• PROBLEM:
Extract every record, keeping each one exactly as it is.

AVAILABLE DATA section start

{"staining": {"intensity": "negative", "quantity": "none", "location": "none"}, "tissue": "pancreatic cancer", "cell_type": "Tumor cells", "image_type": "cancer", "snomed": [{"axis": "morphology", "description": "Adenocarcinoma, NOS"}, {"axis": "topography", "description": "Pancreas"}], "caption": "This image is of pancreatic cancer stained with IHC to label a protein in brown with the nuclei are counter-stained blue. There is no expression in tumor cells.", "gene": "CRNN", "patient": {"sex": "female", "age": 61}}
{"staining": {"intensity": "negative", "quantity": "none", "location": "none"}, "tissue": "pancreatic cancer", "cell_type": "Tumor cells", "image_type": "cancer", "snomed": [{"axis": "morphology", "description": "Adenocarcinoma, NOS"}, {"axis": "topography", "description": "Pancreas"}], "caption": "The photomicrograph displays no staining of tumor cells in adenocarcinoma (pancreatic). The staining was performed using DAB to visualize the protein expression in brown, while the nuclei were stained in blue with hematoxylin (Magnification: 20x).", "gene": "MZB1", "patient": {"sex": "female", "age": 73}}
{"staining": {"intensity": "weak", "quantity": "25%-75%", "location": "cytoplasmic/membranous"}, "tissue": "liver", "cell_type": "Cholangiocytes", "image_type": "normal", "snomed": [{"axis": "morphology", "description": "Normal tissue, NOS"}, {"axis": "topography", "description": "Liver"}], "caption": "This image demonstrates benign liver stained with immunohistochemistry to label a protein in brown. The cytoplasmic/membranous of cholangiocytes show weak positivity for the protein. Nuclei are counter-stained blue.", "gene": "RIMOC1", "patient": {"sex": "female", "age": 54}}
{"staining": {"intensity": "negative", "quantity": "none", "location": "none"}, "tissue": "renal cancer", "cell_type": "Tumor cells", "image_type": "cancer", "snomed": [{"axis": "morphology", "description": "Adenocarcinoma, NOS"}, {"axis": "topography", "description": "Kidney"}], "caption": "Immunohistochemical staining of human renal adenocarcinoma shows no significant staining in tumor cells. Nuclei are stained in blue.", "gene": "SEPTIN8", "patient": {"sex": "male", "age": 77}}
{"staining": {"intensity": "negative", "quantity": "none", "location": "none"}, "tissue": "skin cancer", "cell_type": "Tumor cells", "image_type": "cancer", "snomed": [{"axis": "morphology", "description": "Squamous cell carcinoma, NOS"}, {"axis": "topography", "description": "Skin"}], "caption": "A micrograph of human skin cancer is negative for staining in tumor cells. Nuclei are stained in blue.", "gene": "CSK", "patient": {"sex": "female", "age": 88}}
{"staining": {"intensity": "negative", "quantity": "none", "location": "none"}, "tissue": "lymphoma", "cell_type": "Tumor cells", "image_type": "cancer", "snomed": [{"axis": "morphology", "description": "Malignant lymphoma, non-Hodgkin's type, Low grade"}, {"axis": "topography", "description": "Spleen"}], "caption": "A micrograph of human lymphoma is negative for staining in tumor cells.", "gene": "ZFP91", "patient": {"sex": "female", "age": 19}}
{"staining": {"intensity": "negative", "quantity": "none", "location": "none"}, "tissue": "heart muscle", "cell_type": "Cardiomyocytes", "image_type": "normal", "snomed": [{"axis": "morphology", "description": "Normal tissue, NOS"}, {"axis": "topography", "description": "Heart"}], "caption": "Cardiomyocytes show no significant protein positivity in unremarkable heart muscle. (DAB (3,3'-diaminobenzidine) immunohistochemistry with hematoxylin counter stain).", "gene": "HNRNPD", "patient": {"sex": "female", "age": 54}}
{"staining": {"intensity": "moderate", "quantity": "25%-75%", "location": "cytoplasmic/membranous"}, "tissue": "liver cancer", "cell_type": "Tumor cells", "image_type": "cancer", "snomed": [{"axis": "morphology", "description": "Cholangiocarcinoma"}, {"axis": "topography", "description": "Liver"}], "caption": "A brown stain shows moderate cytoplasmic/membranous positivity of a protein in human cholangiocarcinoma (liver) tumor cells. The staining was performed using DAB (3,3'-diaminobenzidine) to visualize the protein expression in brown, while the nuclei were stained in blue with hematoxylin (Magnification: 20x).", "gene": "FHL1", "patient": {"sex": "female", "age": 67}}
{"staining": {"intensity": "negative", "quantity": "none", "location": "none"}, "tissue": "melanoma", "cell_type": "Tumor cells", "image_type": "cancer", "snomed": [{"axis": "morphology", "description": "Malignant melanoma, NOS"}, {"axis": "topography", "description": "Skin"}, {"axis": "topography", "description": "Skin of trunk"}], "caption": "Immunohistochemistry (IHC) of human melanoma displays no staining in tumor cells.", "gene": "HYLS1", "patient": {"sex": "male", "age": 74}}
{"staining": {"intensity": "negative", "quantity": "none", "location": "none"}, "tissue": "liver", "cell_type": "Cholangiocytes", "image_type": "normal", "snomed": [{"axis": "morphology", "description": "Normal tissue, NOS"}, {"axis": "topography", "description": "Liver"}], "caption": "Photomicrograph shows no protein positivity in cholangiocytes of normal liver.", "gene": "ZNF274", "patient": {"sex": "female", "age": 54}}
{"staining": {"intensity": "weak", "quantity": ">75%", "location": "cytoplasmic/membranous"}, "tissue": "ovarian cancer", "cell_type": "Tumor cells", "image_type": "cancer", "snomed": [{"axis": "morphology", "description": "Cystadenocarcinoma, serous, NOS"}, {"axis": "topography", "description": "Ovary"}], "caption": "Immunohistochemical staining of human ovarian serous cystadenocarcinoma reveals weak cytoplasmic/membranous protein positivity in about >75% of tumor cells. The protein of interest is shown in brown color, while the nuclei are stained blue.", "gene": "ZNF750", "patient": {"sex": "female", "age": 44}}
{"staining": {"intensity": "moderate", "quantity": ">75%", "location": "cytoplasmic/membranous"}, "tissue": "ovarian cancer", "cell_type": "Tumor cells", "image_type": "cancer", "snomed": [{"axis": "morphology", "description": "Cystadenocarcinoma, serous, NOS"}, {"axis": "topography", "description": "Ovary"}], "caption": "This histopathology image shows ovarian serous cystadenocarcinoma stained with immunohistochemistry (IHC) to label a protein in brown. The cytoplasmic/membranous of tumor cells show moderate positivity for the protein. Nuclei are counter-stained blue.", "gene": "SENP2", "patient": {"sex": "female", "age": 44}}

AVAILABLE DATA section end

• SOLVED EXERCISE:
{"staining": {"intensity": "negative", "quantity": "none", "location": "none"}, "tissue": "pancreatic cancer", "cell_type": "Tumor cells", "image_type": "cancer", "snomed": [{"axis": "morphology", "description": "Adenocarcinoma, NOS"}, {"axis": "topography", "description": "Pancreas"}], "caption": "This image is of pancreatic cancer stained with IHC to label a protein in brown with the nuclei are counter-stained blue. There is no expression in tumor cells.", "gene": "CRNN", "patient": {"sex": "female", "age": 61}}
{"staining": {"intensity": "negative", "quantity": "none", "location": "none"}, "tissue": "pancreatic cancer", "cell_type": "Tumor cells", "image_type": "cancer", "snomed": [{"axis": "morphology", "description": "Adenocarcinoma, NOS"}, {"axis": "topography", "description": "Pancreas"}], "caption": "The photomicrograph displays no staining of tumor cells in adenocarcinoma (pancreatic). The staining was performed using DAB to visualize the protein expression in brown, while the nuclei were stained in blue with hematoxylin (Magnification: 20x).", "gene": "MZB1", "patient": {"sex": "female", "age": 73}}
{"staining": {"intensity": "weak", "quantity": "25%-75%", "location": "cytoplasmic/membranous"}, "tissue": "liver", "cell_type": "Cholangiocytes", "image_type": "normal", "snomed": [{"axis": "morphology", "description": "Normal tissue, NOS"}, {"axis": "topography", "description": "Liver"}], "caption": "This image demonstrates benign liver stained with immunohistochemistry to label a protein in brown. The cytoplasmic/membranous of cholangiocytes show weak positivity for the protein. Nuclei are counter-stained blue.", "gene": "RIMOC1", "patient": {"sex": "female", "age": 54}}
{"staining": {"intensity": "negative", "quantity": "none", "location": "none"}, "tissue": "renal cancer", "cell_type": "Tumor cells", "image_type": "cancer", "snomed": [{"axis": "morphology", "description": "Adenocarcinoma, NOS"}, {"axis": "topography", "description": "Kidney"}], "caption": "Immunohistochemical staining of human renal adenocarcinoma shows no significant staining in tumor cells. Nuclei are stained in blue.", "gene": "SEPTIN8", "patient": {"sex": "male", "age": 77}}
{"staining": {"intensity": "negative", "quantity": "none", "location": "none"}, "tissue": "skin cancer", "cell_type": "Tumor cells", "image_type": "cancer", "snomed": [{"axis": "morphology", "description": "Squamous cell carcinoma, NOS"}, {"axis": "topography", "description": "Skin"}], "caption": "A micrograph of human skin cancer is negative for staining in tumor cells. Nuclei are stained in blue.", "gene": "CSK", "patient": {"sex": "female", "age": 88}}
{"staining": {"intensity": "negative", "quantity": "none", "location": "none"}, "tissue": "lymphoma", "cell_type": "Tumor cells", "image_type": "cancer", "snomed": [{"axis": "morphology", "description": "Malignant lymphoma, non-Hodgkin's type, Low grade"}, {"axis": "topography", "description": "Spleen"}], "caption": "A micrograph of human lymphoma is negative for staining in tumor cells.", "gene": "ZFP91", "patient": {"sex": "female", "age": 19}}
{"staining": {"intensity": "negative", "quantity": "none", "location": "none"}, "tissue": "heart muscle", "cell_type": "Cardiomyocytes", "image_type": "normal", "snomed": [{"axis": "morphology", "description": "Normal tissue, NOS"}, {"axis": "topography", "description": "Heart"}], "caption": "Cardiomyocytes show no significant protein positivity in unremarkable heart muscle. (DAB (3,3'-diaminobenzidine) immunohistochemistry with hematoxylin counter stain).", "gene": "HNRNPD", "patient": {"sex": "female", "age": 54}}
{"staining": {"intensity": "moderate", "quantity": "25%-75%", "location": "cytoplasmic/membranous"}, "tissue": "liver cancer", "cell_type": "Tumor cells", "image_type": "cancer", "snomed": [{"axis": "morphology", "description": "Cholangiocarcinoma"}, {"axis": "topography", "description": "Liver"}], "caption": "A brown stain shows moderate cytoplasmic/membranous positivity of a protein in human cholangiocarcinoma (liver) tumor cells. The staining was performed using DAB (3,3'-diaminobenzidine) to visualize the protein expression in brown, while the nuclei were stained in blue with hematoxylin (Magnification: 20x).", "gene": "FHL1", "patient": {"sex": "female", "age": 67}}
{"staining": {"intensity": "negative", "quantity": "none", "location": "none"}, "tissue": "melanoma", "cell_type": "Tumor cells", "image_type": "cancer", "snomed": [{"axis": "morphology", "description": "Malignant melanoma, NOS"}, {"axis": "topography", "description": "Skin"}, {"axis": "topography", "description": "Skin of trunk"}], "caption": "Immunohistochemistry (IHC) of human melanoma displays no staining in tumor cells.", "gene": "HYLS1", "patient": {"sex": "male", "age": 74}}
{"staining": {"intensity": "negative", "quantity": "none", "location": "none"}, "tissue": "liver", "cell_type": "Cholangiocytes", "image_type": "normal", "snomed": [{"axis": "morphology", "description": "Normal tissue, NOS"}, {"axis": "topography", "description": "Liver"}], "caption": "Photomicrograph shows no protein positivity in cholangiocytes of normal liver.", "gene": "ZNF274", "patient": {"sex": "female", "age": 54}}
{"staining": {"intensity": "weak", "quantity": ">75%", "location": "cytoplasmic/membranous"}, "tissue": "ovarian cancer", "cell_type": "Tumor cells", "image_type": "cancer", "snomed": [{"axis": "morphology", "description": "Cystadenocarcinoma, serous, NOS"}, {"axis": "topography", "description": "Ovary"}], "caption": "Immunohistochemical staining of human ovarian serous cystadenocarcinoma reveals weak cytoplasmic/membranous protein positivity in about >75% of tumor cells. The protein of interest is shown in brown color, while the nuclei are stained blue.", "gene": "ZNF750", "patient": {"sex": "female", "age": 44}}
{"staining": {"intensity": "moderate", "quantity": ">75%", "location": "cytoplasmic/membranous"}, "tissue": "ovarian cancer", "cell_type": "Tumor cells", "image_type": "cancer", "snomed": [{"axis": "morphology", "description": "Cystadenocarcinoma, serous, NOS"}, {"axis": "topography", "description": "Ovary"}], "caption": "This histopathology image shows ovarian serous cystadenocarcinoma stained with immunohistochemistry (IHC) to label a protein in brown. The cytoplasmic/membranous of tumor cells show moderate positivity for the protein. Nuclei are counter-stained blue.", "gene": "SENP2", "patient": {"sex": "female", "age": 44}}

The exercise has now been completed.